André Ferretti, engenheiro florestal e gerente de Economia da Biodiversidade da Fundação, comenta a situação. Ele afirma que enfrentar os alagamentos em Belém exige ir além das soluções tradicionais de drenagem e engenharia.
Ferretti destaca a importância de combinar obras de infraestrutura convencional com Soluções Baseadas na Natureza. Estas soluções aproveitam a capacidade dos ecossistemas naturais de absorver e regular os fluxos d’água.
O especialista aponta a recuperação de manguezais, a criação de áreas verdes e a requalificação de canais urbanos. Estas medidas devem ajudar a cidade a funcionar como uma esponja, reduzindo riscos e aumentando a resiliência.

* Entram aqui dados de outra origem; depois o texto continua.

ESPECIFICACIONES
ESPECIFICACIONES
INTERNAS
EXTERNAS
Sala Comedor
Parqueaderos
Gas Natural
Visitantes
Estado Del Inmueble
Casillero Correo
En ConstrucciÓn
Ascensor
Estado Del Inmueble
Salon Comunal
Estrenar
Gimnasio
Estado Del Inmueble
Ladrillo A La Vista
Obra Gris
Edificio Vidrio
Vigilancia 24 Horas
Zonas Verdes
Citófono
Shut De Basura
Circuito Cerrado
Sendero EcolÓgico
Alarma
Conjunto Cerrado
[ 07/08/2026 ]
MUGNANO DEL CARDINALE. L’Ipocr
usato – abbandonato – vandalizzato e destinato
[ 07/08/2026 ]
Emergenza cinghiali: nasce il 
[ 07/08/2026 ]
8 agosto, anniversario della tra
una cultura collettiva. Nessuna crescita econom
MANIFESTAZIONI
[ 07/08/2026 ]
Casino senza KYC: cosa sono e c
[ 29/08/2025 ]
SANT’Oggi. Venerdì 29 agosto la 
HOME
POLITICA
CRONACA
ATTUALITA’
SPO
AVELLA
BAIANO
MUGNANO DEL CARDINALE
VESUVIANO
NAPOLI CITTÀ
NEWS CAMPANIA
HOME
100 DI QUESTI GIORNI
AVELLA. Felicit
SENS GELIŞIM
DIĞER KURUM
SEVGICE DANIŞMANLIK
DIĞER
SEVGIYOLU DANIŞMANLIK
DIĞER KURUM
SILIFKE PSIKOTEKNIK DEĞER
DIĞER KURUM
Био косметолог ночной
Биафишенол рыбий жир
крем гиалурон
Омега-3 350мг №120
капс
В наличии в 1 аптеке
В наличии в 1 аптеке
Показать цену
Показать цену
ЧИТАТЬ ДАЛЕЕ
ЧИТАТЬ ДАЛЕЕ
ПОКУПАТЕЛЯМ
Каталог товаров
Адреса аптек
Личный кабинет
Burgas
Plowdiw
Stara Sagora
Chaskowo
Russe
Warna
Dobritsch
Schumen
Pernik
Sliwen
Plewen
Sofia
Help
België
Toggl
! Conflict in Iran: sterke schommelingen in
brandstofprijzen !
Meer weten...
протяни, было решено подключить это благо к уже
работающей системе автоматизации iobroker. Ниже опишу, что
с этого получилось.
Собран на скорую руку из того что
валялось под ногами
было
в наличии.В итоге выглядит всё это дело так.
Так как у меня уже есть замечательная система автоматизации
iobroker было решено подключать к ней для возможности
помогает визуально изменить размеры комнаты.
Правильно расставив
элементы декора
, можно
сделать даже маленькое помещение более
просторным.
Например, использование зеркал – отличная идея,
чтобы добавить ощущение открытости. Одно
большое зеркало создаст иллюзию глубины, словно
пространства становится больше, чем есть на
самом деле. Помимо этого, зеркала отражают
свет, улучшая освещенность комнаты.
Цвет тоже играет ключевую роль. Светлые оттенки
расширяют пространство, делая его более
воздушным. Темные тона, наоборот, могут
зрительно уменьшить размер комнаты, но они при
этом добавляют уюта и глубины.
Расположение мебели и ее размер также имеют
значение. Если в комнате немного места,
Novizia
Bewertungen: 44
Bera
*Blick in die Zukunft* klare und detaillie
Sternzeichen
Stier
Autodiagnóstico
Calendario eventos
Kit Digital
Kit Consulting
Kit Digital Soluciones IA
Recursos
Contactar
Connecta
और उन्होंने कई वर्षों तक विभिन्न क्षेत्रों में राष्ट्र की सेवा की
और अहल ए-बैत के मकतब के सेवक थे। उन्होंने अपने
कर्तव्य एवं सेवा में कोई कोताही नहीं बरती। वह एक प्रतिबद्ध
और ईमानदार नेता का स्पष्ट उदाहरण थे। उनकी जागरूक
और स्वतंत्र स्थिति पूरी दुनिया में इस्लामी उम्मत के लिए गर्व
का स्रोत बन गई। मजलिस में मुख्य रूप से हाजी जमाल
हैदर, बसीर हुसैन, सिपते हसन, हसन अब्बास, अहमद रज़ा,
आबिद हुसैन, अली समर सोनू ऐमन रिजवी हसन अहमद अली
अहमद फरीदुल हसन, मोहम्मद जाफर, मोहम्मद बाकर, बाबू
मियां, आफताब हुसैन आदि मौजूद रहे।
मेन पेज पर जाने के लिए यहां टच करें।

“Quando integramos essas estratégias, conseguimos respostas mais eficientes, duradouras e alinhadas à realidade climática da região”, explica Ferretti.
Para tornar a capital paraense mais resiliente a inundações, a principal Solução Baseada na Natureza (SBN) indicada é a implementação de lagoas pluviais.
Estas lagoas ou bacias de retenção “são estruturas capazes de receber, armazenar e liberar lentamente a água da chuva”, explica Ferretti. Elas reduzem picos de vazão, alagamentos e melhoram a qualidade da água.
Ocupação do Solo e Recomendações Urbanas
Os mapas da plataforma são gerados combinando dados oficiais sobre relevo, rios e variáveis ambientais. Eles também incluem informações sobre a ocupação urbana, identificando áreas suscetíveis a inundações.
A plataforma mostra que 55% da área do município é formada por rios, lagos e baías. A formação florestal corresponde a 18% do território total.
A área urbana ocupa cerca de 14% dos limites do município. Para tornar o trecho urbanizado mais resiliente às mudanças climáticas, são recomendadas as seguintes Soluções Baseadas na Natureza:
- Parques e praças multifuncionais
- Alagados construídos
- Arborização urbana
- Jardins filtrantes
- Parques de bolso e vagas verdes
- Telhado verde
- Biovaletas
Ferretti aponta que, em áreas de maior densidade urbana, o solo é impermeabilizado e a drenagem é ineficiente. Isso torna os impactos das chuvas intensas mais evidentes.
A água, que antes seria absorvida pela vegetação e pelo solo, escoa rapidamente pelas ruas. Isso aumenta o risco de alagamentos e carrega poluição para os canais urbanos.
“Esse cenário reflete um processo de urbanização que reduziu as áreas naturais e alterou o funcionamento dos ecossistemas, com efeitos diretos na qualidade de vida da população”, conclui Ferretti.